Forests

Corruption in timber trade fuels deforestation, biodiversity loss

Illegal timber trade also gives rise to conflicts between local communities and logging companies

 
By Deepanwita Gita Niyogi
Published: Wednesday 25 January 2017

Illegal logging undermines sustainable forest management and reduces forests’ capacity to provide environmental services
Credit: Håkan Dahlström/Flickr

Corruption in every stage of the tropical timber trade fuels deforestation, which adversely affects forest communities, leads to biodiversity loss and jeopardises the environment.

A new report by international watchdog Global Witness says that developing countries supplying timber to the European Union (EU) witness high levels of corruption. In Cambodia for instance, corruption is deep-rooted due to the existing nexus between logging companies, politicians and government officials.

According to the United Nations Environmental Programme and INTERPOL, illegal logging tops the ranking of environmental crimes with an estimated value of US $ 50-152 billion annually.

In terms of economic value, “governments lose US $ 10 to 15 billion annually in lost revenue” due to illegal logging, Robert Simpson, a Food and Agriculture Organization (FAO) expert, says. He blames illegal logging for undermining sustainable forest management and reducing forests’ capacity to provide environmental services.

Illegal timber trade also gives rise to conflicts between local communities and logging companies, a campaigner at Global Witness told Down To Earth earlier. A June 2015 Global Witness report blamed illegal and uncontrolled logging for alleged human rights violations. Simpson adds that indigenous communities lose access rights to forests.

Besides conflicts, illegal timber trade leads to biodiversity loss. Citing the example of Democratic Republic of Congo (DRC), the 2015 report points out that logging is responsible for degrading the country’s rainforests. The report adds, “…it is illegal industrial logging that is acting as a major driver of forest degradation and deforestation”.

In many timber-producing countries, the government is the largest landowner and awards logging concessions and licences through public tendering processes. Such contracts concentrate power in the hands of those who award them and are highly lucrative to the companies that win them. This leads to corruption, particularly in those countries that suffer from deep-rooted governance and accountability challenges, Global Witness says.

To tackle corruption, the EU should raise the issue of corruption with producer countries, re-shape policies and strengthen the enforcement of EU timber regulation. This is imperative for conserving forests, biodiversity and climate.

Last year, the Food and Agriculture Organization welcomed an agreement by Indonesia and the EU to issue the world’s first Forest Law Enforcement, Governance and Trade (FLEGT) timber licence as a major achievement in the fight against illegal logging.

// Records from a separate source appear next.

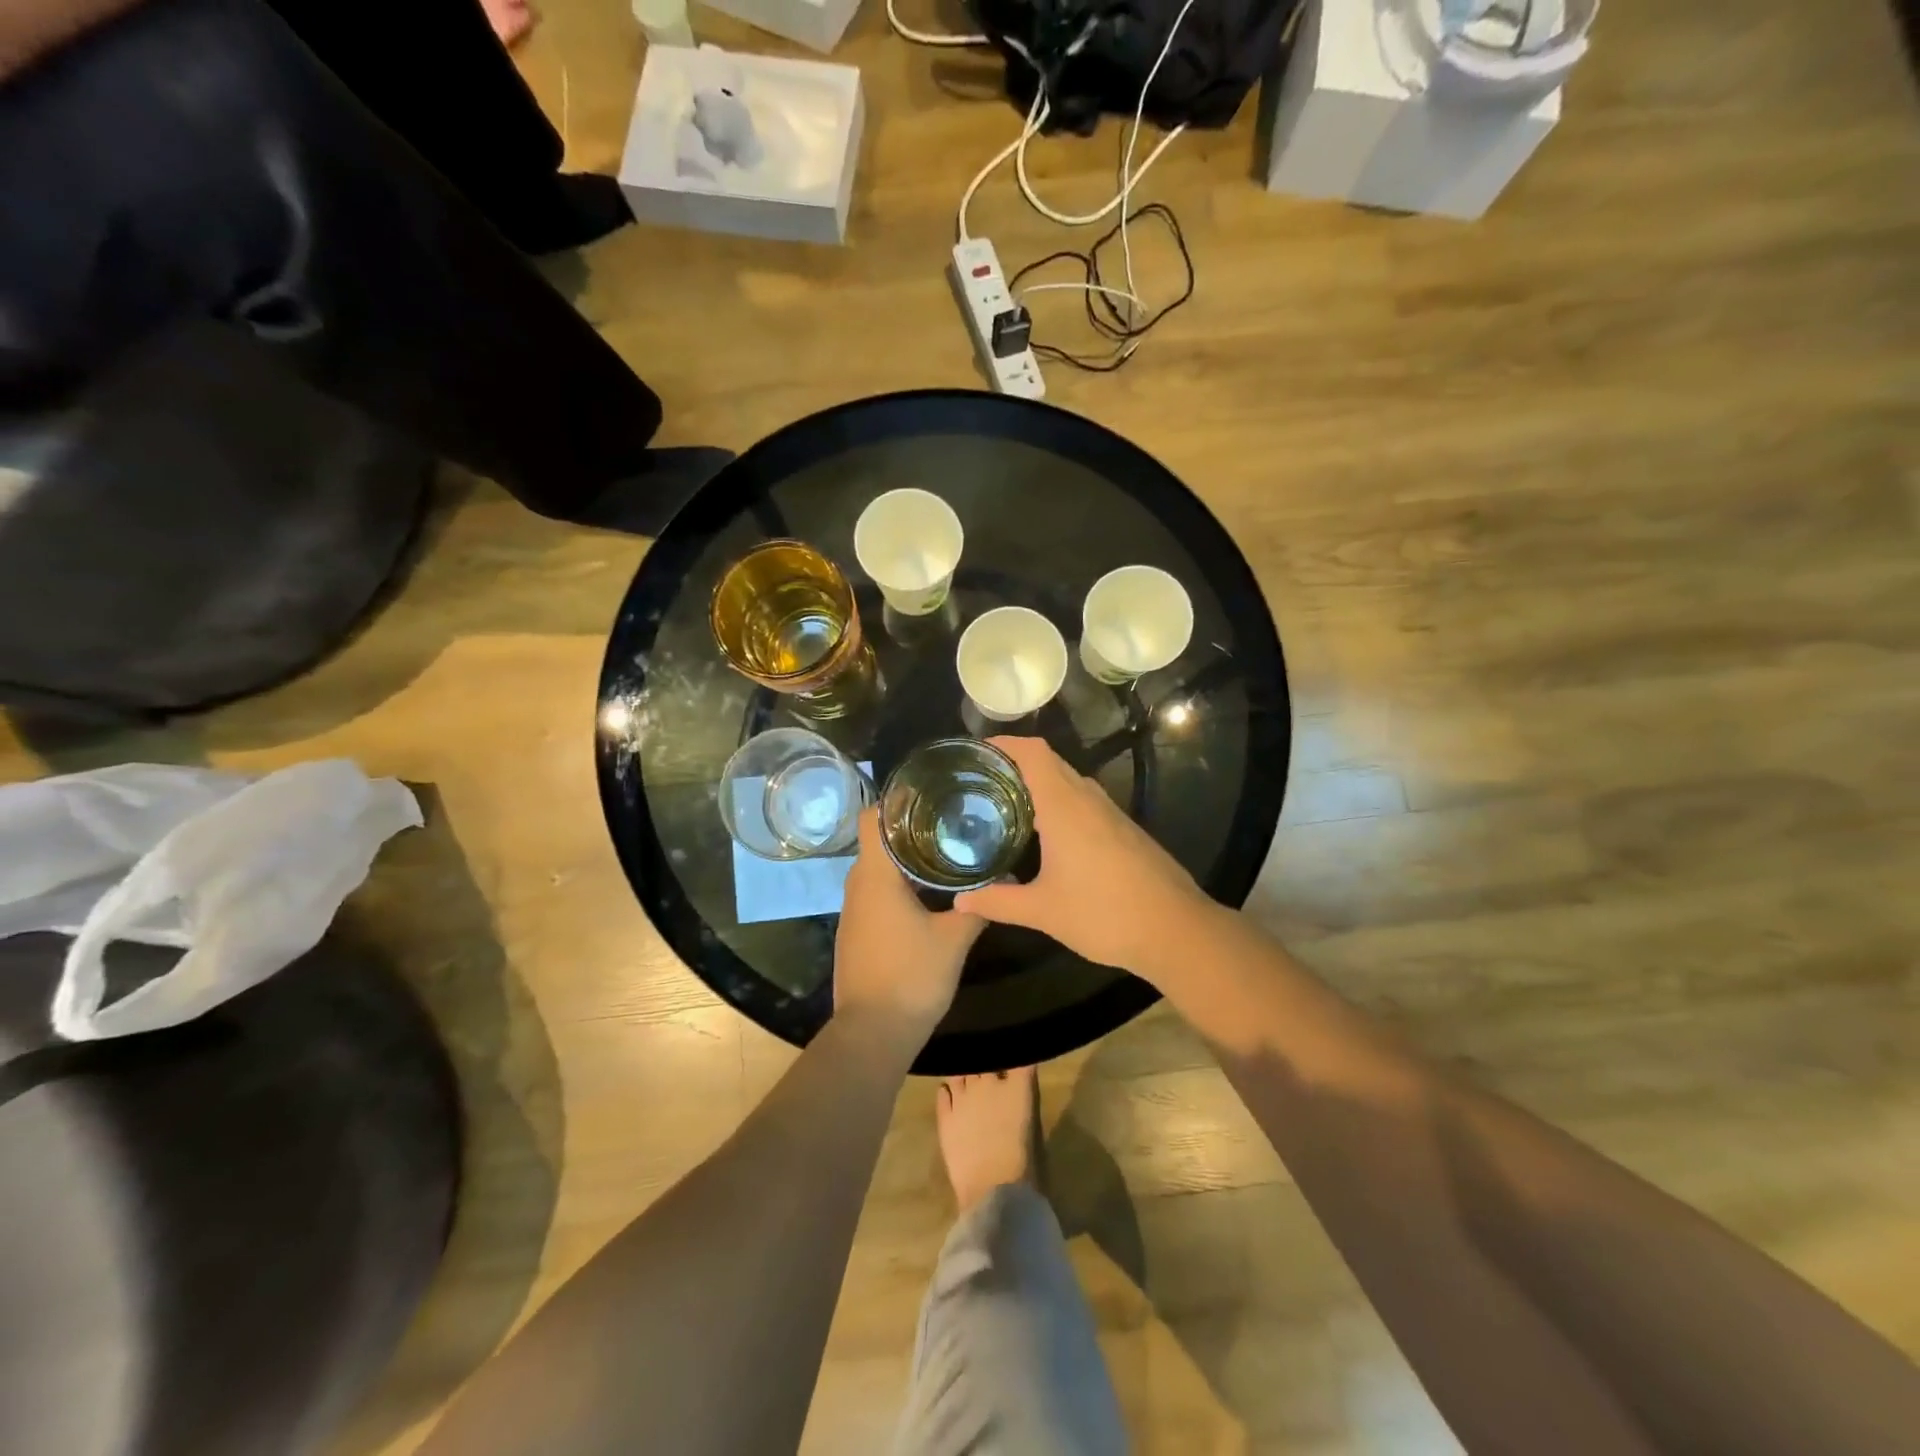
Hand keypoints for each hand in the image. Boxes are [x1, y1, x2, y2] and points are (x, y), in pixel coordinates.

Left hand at [834, 808, 983, 1052]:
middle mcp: (858, 885)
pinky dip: (900, 883)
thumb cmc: (911, 977)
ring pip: (878, 868)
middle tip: (951, 819)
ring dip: (907, 858)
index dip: (897, 799)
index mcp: (875, 876)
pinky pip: (877, 892)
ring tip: (947, 850)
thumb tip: (1005, 876)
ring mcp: (854, 910)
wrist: (872, 1034)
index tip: (930, 792)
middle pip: (879, 840)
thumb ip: (980, 904)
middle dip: (912, 827)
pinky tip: (930, 892)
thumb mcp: (954, 939)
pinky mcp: (857, 930)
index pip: (874, 817)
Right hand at [954, 737, 1214, 983]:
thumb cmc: (1105, 914)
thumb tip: (960, 900)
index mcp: (1065, 807)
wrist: (1177, 930)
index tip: (975, 753)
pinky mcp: (1125, 829)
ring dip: (1039, 784)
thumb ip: (998, 902)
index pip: (1033, 753)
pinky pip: (1085, 801)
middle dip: (1015, 764)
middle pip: (1049, 762)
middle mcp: (1088, 799)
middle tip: (980, 782)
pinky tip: (1047, 835)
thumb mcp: (1043, 911)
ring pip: (1070, 781)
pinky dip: (1060, 803)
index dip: (1004, 744)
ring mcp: (1111, 813)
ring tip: (1006, 804)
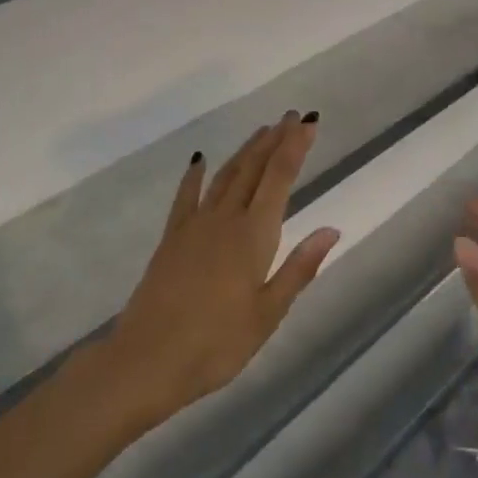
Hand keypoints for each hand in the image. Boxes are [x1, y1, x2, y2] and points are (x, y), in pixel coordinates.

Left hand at [104, 113, 339, 424]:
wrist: (147, 360)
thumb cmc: (216, 344)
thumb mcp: (268, 314)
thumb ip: (299, 268)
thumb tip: (331, 229)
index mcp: (254, 236)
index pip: (279, 179)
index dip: (294, 148)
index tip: (307, 123)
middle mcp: (225, 220)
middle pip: (253, 169)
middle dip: (273, 140)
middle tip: (291, 117)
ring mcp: (194, 226)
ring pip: (225, 177)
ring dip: (244, 152)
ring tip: (262, 131)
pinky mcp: (171, 239)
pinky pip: (186, 197)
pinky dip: (195, 176)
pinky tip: (200, 161)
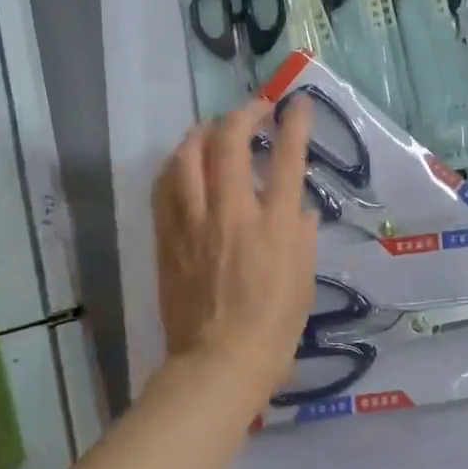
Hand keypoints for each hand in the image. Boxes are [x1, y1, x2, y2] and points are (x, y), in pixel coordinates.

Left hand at [152, 96, 319, 399]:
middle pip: (229, 143)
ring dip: (203, 133)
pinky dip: (176, 165)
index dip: (294, 124)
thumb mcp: (304, 282)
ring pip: (187, 157)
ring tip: (214, 129)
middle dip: (243, 115)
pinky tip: (183, 163)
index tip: (298, 103)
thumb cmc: (273, 328)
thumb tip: (299, 209)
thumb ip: (301, 237)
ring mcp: (193, 223)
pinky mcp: (167, 238)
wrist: (217, 364)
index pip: (286, 159)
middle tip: (254, 110)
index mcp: (272, 226)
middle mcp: (231, 214)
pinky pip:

The FLEGT license can accompany shipments of timber exported from Indonesia to EU countries to certify that the timber has been harvested, transported, processed and traded according to the Indonesian law. The is part of the EU’s FLEGT Action Plan adopted in 2003 to promote measures to tackle illegal timber trade and contribute to sustainable forest management, which features in the 2030 Sustainable Development Goals.